Ventilation industry professionals, claustrophiliacs and anyone who appreciated the obligatory crawling-through-service-ducts scene in 80s action films such as Aliens and Die Hard will be well chuffed by this confined sci-fi puzzle thriller, presumably released to sanction the return of the word “fiendish” in reviews. That word made more than the odd appearance in writeups of Vincenzo Natali’s 1997 film Cube – to which Meander, set almost entirely inside a series of shoulder-width vents filled with fiendish traps, bears more than a faint resemblance.Meander 2020 Movie Download.
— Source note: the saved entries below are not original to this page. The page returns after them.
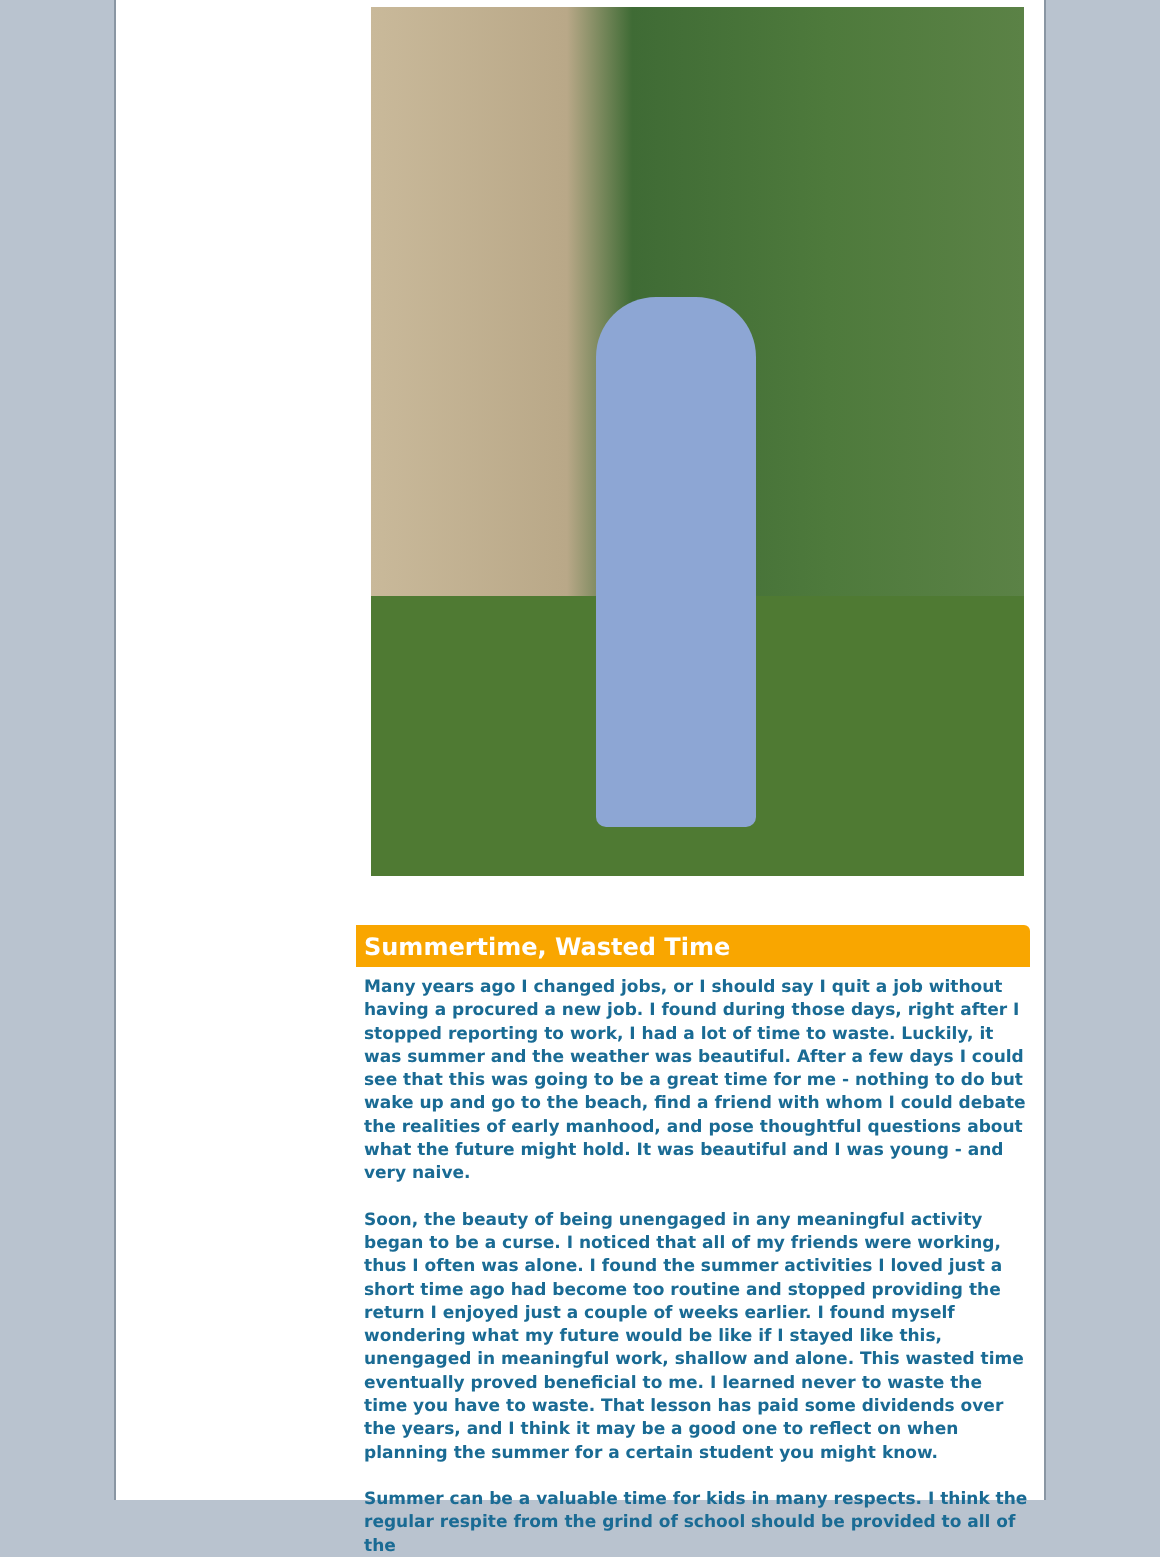Summertime, Wasted Time
Many years ago I changed jobs, or I should say I quit a job without having a procured a new job. I found during those days, right after I stopped reporting to work, I had a lot of time to waste. Luckily, it was summer and the weather was beautiful. After a few days I could see that this was going to be a great time for me - nothing to do but wake up and go to the beach, find a friend with whom I could debate the realities of early manhood, and pose thoughtful questions about what the future might hold. It was beautiful and I was young - and very naive.
Soon, the beauty of being unengaged in any meaningful activity began to be a curse. I noticed that all of my friends were working, thus I often was alone. I found the summer activities I loved just a short time ago had become too routine and stopped providing the return I enjoyed just a couple of weeks earlier. I found myself wondering what my future would be like if I stayed like this, unengaged in meaningful work, shallow and alone. This wasted time eventually proved beneficial to me. I learned never to waste the time you have to waste. That lesson has paid some dividends over the years, and I think it may be a good one to reflect on when planning the summer for a certain student you might know.
Summer can be a valuable time for kids in many respects. I think the regular respite from the grind of school should be provided to all of the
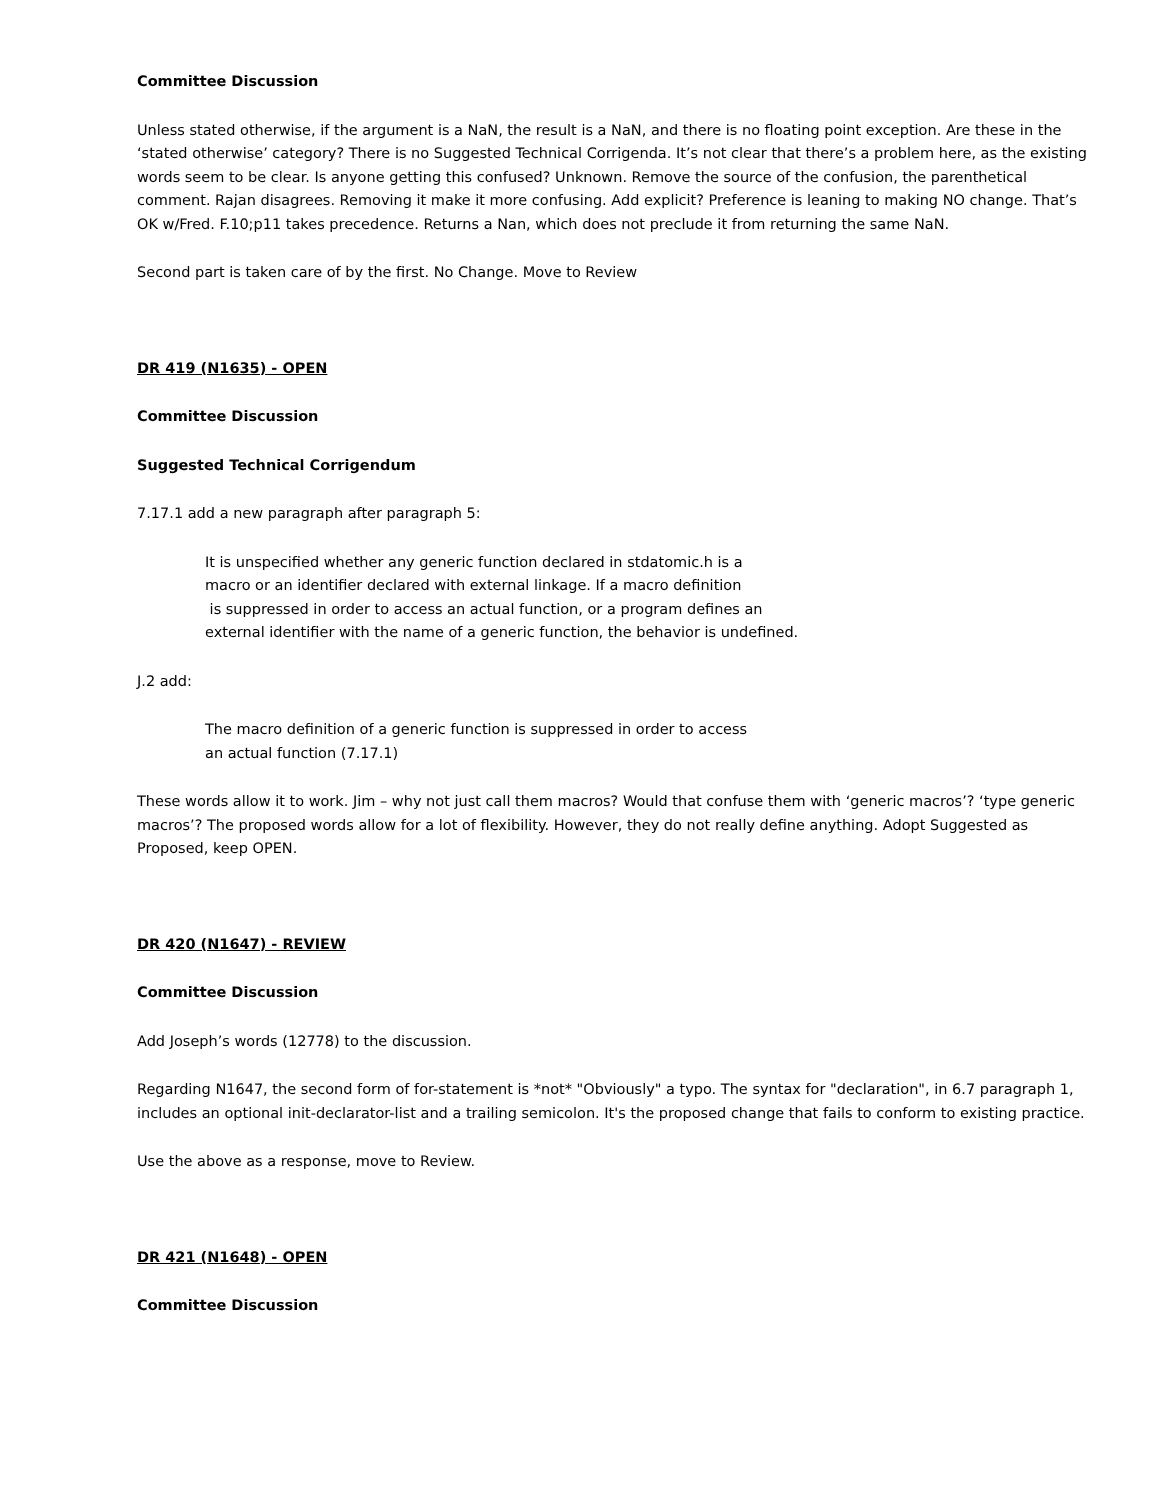Committee Discussion
Unless stated otherwise, if the argument is a NaN, the result is a NaN, and there is no floating point exception. Are these in the ‘stated otherwise’ category? There is no Suggested Technical Corrigenda. It’s not clear that there’s a problem here, as the existing words seem to be clear. Is anyone getting this confused? Unknown. Remove the source of the confusion, the parenthetical comment. Rajan disagrees. Removing it make it more confusing. Add explicit? Preference is leaning to making NO change. That’s OK w/Fred. F.10;p11 takes precedence. Returns a Nan, which does not preclude it from returning the same NaN.
Second part is taken care of by the first. No Change. Move to Review
DR 419 (N1635) - OPEN
Committee Discussion
Suggested Technical Corrigendum
7.17.1 add a new paragraph after paragraph 5:
It is unspecified whether any generic function declared in stdatomic.h is a
macro or an identifier declared with external linkage. If a macro definition
is suppressed in order to access an actual function, or a program defines an
external identifier with the name of a generic function, the behavior is undefined.
J.2 add:
The macro definition of a generic function is suppressed in order to access
an actual function (7.17.1)
These words allow it to work. Jim – why not just call them macros? Would that confuse them with ‘generic macros’? ‘type generic macros’? The proposed words allow for a lot of flexibility. However, they do not really define anything. Adopt Suggested as Proposed, keep OPEN.
DR 420 (N1647) - REVIEW
Committee Discussion
Add Joseph’s words (12778) to the discussion.
Regarding N1647, the second form of for-statement is *not* "Obviously" a typo. The syntax for "declaration", in 6.7 paragraph 1, includes an optional init-declarator-list and a trailing semicolon. It's the proposed change that fails to conform to existing practice.
Use the above as a response, move to Review.
DR 421 (N1648) - OPEN
Committee Discussion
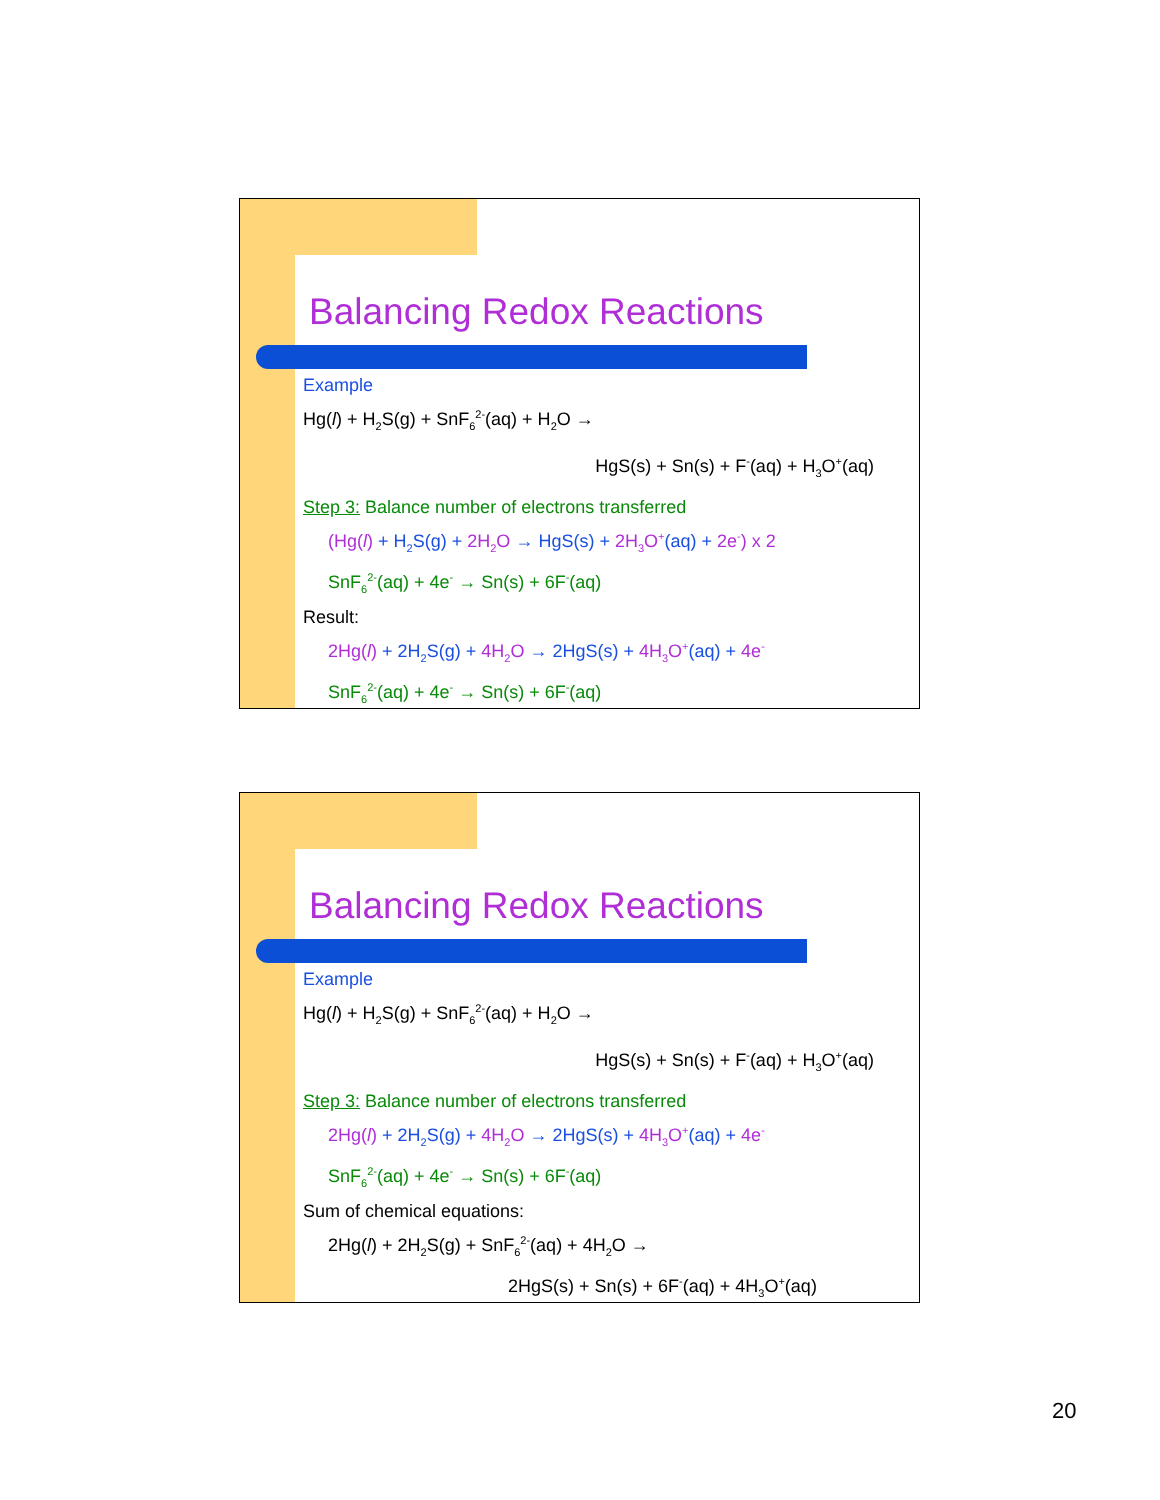Balancing Redox Reactions
Example
Hg(l) + H<sub>2</sub>S(g) + SnF<sub>6</sub><sup>2-</sup>(aq) + H<sub>2</sub>O →
HgS(s) + Sn(s) + F<sup>-</sup>(aq) + H<sub>3</sub>O<sup>+</sup>(aq)
Step 3: Balance number of electrons transferred
(Hg(l) + H<sub>2</sub>S(g) + 2H<sub>2</sub>O → HgS(s) + 2H<sub>3</sub>O<sup>+</sup>(aq) + 2e<sup>-</sup>) x 2
SnF<sub>6</sub><sup>2-</sup>(aq) + 4e<sup>-</sup> → Sn(s) + 6F<sup>-</sup>(aq)
Result:
2Hg(l) + 2H<sub>2</sub>S(g) + 4H<sub>2</sub>O → 2HgS(s) + 4H<sub>3</sub>O<sup>+</sup>(aq) + 4e<sup>-</sup>
SnF<sub>6</sub><sup>2-</sup>(aq) + 4e<sup>-</sup> → Sn(s) + 6F<sup>-</sup>(aq)
Balancing Redox Reactions
Example
Hg(l) + H<sub>2</sub>S(g) + SnF<sub>6</sub><sup>2-</sup>(aq) + H<sub>2</sub>O →
HgS(s) + Sn(s) + F<sup>-</sup>(aq) + H<sub>3</sub>O<sup>+</sup>(aq)
Step 3: Balance number of electrons transferred
2Hg(l) + 2H<sub>2</sub>S(g) + 4H<sub>2</sub>O → 2HgS(s) + 4H<sub>3</sub>O<sup>+</sup>(aq) + 4e<sup>-</sup>
SnF<sub>6</sub><sup>2-</sup>(aq) + 4e<sup>-</sup> → Sn(s) + 6F<sup>-</sup>(aq)
Sum of chemical equations:
2Hg(l) + 2H<sub>2</sub>S(g) + SnF<sub>6</sub><sup>2-</sup>(aq) + 4H<sub>2</sub>O →
2HgS(s) + Sn(s) + 6F<sup>-</sup>(aq) + 4H<sub>3</sub>O<sup>+</sup>(aq)
20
There’s the briefest of preambles as woolly hatted Lisa (Gaia Weiss), lying on a wintry track with suicidal intentions, is picked up by gravel-voiced driver Adam (Peter Franzén). Their chat is turning existential when she realises, by the tattoo on his hand, that he is the escaped murderer the radio is talking about – and he attacks. Lisa wakes, to her disbelief, inside a small industrial space with perforated walls, and the only route out seems to be through a hatch giving on to the tightest of corridors. Of course, several feet farther down, the roof begins to close in.
Despite a title more suited to a film about long walks in a park with a mate, Meander’s basic rat-in-a-maze premise has an innate tension almost impossible to squander – even when the traps, as here, are a touch on the unimaginative side. The rat in this case, Weiss, is a lithe former ballet dancer who relishes the role’s physicality but she also – reminiscent of Noomi Rapace – combines it with a soulful pathos that she exploits well in her many closeups. It’s a shame that the inner turmoil being forced to the surface in this pressure cooker is a tacked-on subplot about her dead daughter that feels more of a hassle than the singed troglodyte pursuing her.